CAMDEN, N.J. — A disability insurer did not abuse its discretion in terminating a claimant’s long-term disability benefits because the insurer consulted with numerous medical experts and conducted a thorough investigation before terminating benefits, a New Jersey federal judge said Sept. 21 (Daniel Naphys v. Prudential Insurance Company of America, No. 16-1450, D. N.J., 2018 U.S. Dist. LEXIS 162302).
BOSTON — A disability claimant is entitled to the reinstatement of long-term disability (LTD) benefits and past due benefits because the claimant met her burden of proving that she is disabled as a result of fibromyalgia from working in her own occupation, a Massachusetts federal judge said Sept. 21 (Judith Kamerer v. Unum Life Insurance Company of America, No. 15-40146, D. Mass., 2018 U.S. Dist. LEXIS 161522).

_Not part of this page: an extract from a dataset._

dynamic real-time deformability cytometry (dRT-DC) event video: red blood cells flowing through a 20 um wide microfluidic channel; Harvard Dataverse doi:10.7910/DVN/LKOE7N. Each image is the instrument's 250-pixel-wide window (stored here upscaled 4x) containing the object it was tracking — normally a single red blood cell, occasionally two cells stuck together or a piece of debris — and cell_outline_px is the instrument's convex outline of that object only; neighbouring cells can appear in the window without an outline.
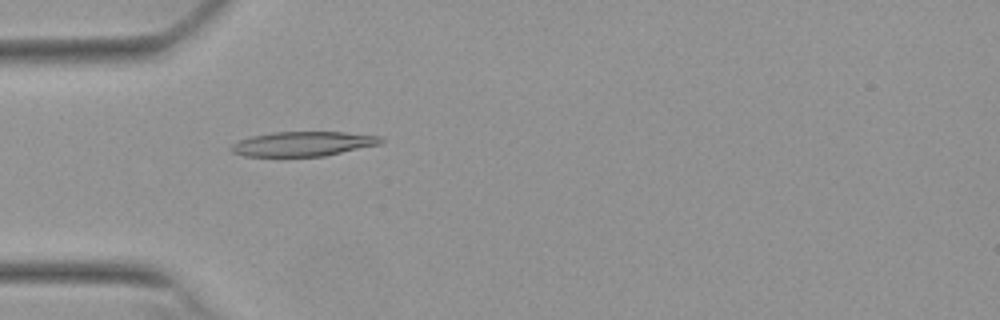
{"species": "Egyptian fruit bat (a non-hibernating species)", "species_latin": "Rousettus aegyptiacus", "temperature_condition": "warm", "stored_images_in_passage": 53, "camera_frame_rate_fps": 3000, "um_per_image_px": 0.085, "animal": {"sex": "female"}, "frame": {"image": 1, "passage_image": 16, "time_ms": 5.0, "image_size_px": [1000, 320], "cell_outline_px": [[384, 140], [380, 144], [324, 156], [244, 156], [232, 152], [228, 148], [232, 144], [240, 140], [252, 136], [272, 132], [344, 132], [380, 136]], "centroid_in_image_um": [25.74, 12.22], "position_along_channel_um": 59.3, "area_um2": 21.39}}
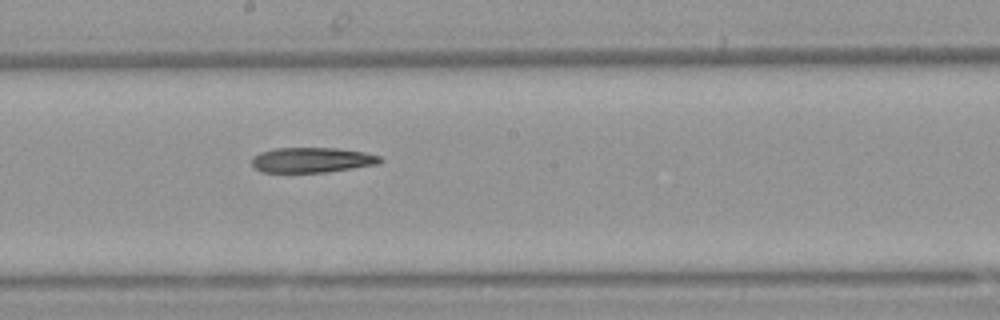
{"frame": {"image": 2, "passage_image": 29, "time_ms": 9.333, "image_size_px": [1000, 320], "cell_outline_px": [[384, 160], [380, 164], [328, 172], [260, 172], [252, 164], [252, 156], [260, 152], [276, 148], [336, 148], [364, 152], [380, 156]], "centroid_in_image_um": [26.54, 13.6], "position_along_channel_um": 221.7, "area_um2": 18.9}}
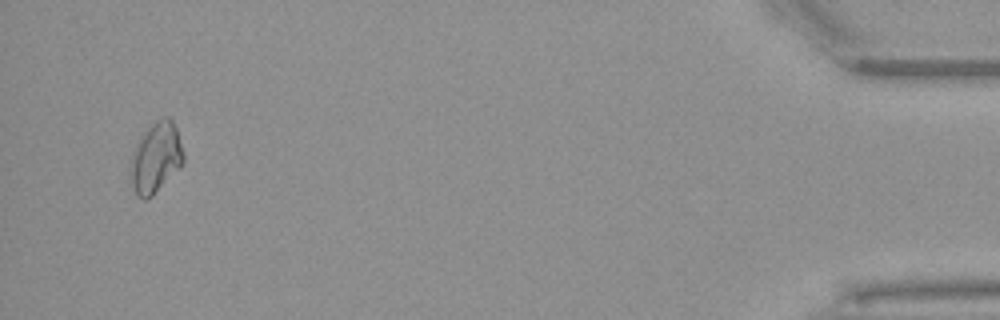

PIKEVILLE, Ky. — An arbitrary and capricious standard of review applies in disability suit because the disability plan delegates discretionary authority to the insurer for the administration of claims made under the plan, a Kentucky federal judge said Sept. 18 (Regina Hurd v. Life Insurance Company of North America, No. 18-67, E.D. Ky., 2018 U.S. Dist. LEXIS 158595).
COLUMBUS, Ohio — An Ohio federal judge on Sept. 18 remanded a claim to a disability insurer for further fact finding on the issues of whether a disability claimant was made whole by a settlement she received following injuries sustained in a car accident and whether the disability claimant’s benefits can be offset based on the settlement (Sepanta Jalali v. Unum Life Insurance Company of America, No. 16-512, S.D. Ohio, 2018 U.S. Dist. LEXIS 159015).
CINCINNATI — The Sixth Circuit U.S. Court of Appeal on Sept. 11 affirmed a district court’s ruling in favor of a retirement benefits plan because the appellant, seeking retirement disability benefits, failed to challenge the district court’s finding that the retirement plan was properly amended to delete a provision stating that a claimant would be considered totally disabled if the Social Security Administration (SSA) declared the claimant disabled (Patsy Saylor v. Appalachian Regional Hospital, No. 17-6266, 6th Cir., 2018 U.S. App. LEXIS 25828).